Based upon: Luke 1: 46-55

By Bob Cooper, Archdeacon of Sunderland – Please Share Widely


I don’t know about you, and you may not believe this about me, sometimes I am stuck for words when asked for a response to something. It’s possible to clam up, or when you have walked away 30 minutes later think – do you know what I should have said was….

When Mary visited her cousin Elizabeth, who herself was pregnant with John the Baptist, Mary’s response as recorded in Luke Chapter 1 is what we now call The Magnificat. My soul proclaims the greatness of the Lord; my spirit rejoices in God my saviour.

This is Mary’s statement of faith in God; her rejoicing in her calling to be theotokos, the God bearer; her praise of His mercy, his strength and his holiness; it is a foreshadowing of the coming of the justice of the Kingdom of God; and it is her exaltation of God because of the fulfilment of His promises throughout the generations. It is a beautiful credal statement, song of praise and affirmation of love.
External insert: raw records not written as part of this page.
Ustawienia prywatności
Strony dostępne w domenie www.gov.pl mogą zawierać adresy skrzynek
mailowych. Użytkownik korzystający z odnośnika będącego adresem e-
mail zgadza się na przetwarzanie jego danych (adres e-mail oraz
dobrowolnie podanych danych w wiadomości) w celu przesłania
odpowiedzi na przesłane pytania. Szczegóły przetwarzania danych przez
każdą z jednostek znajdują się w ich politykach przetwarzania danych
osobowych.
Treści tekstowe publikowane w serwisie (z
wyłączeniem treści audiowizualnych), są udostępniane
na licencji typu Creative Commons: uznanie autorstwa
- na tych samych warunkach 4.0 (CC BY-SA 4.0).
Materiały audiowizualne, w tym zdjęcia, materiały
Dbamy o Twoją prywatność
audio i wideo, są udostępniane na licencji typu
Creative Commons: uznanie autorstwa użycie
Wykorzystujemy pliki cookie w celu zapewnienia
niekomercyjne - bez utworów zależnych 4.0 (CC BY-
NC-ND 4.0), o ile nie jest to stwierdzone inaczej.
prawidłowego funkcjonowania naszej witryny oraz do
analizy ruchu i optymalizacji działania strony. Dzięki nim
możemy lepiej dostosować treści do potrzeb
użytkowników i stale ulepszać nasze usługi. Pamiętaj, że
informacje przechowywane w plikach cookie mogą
The Magnificat has a special part within the worship of The Church. Countless Christians daily recite it as part of Evening prayer. In Cathedrals throughout the land this great affirming hymn of dedication and faith is sung to glorious chants which span the centuries. In the Taize Community we hear the chant “Magnificat anima mea Dominum” where the voices of Christians from across all parts of God’s earth come together to join in proclaiming the greatness of God.

During this Advent season when we prepare our hearts to meet our Incarnate Lord we also continue to praise God in the words of the Magnificat. In the next few days colleagues are going to be reflecting on a particular part of the Magnificat which has been part of the worship of the Church for over 16 centuries. The great O anitiphons are used when reciting the Magnificat each day from the 17th to the 23rd of December. They are words which reflect on the titles of the Messiah but also on the prophecies of Isaiah about the hope that enters the world in Christ. O Wisdom, O Lord, O root of Jesse, O Key of David, O Dayspring, O King of the Nations, O Emmanuel.

As we look forward to welcoming God Incarnate in the form of Jesus Christ this Christmas may our hearts and voices sing in response to God’s call on our lives, lay and ordained; may we never be short of the words to proclaim Jesus in the world; may we say in all joy “My soul proclaims the greatness of the Lord”.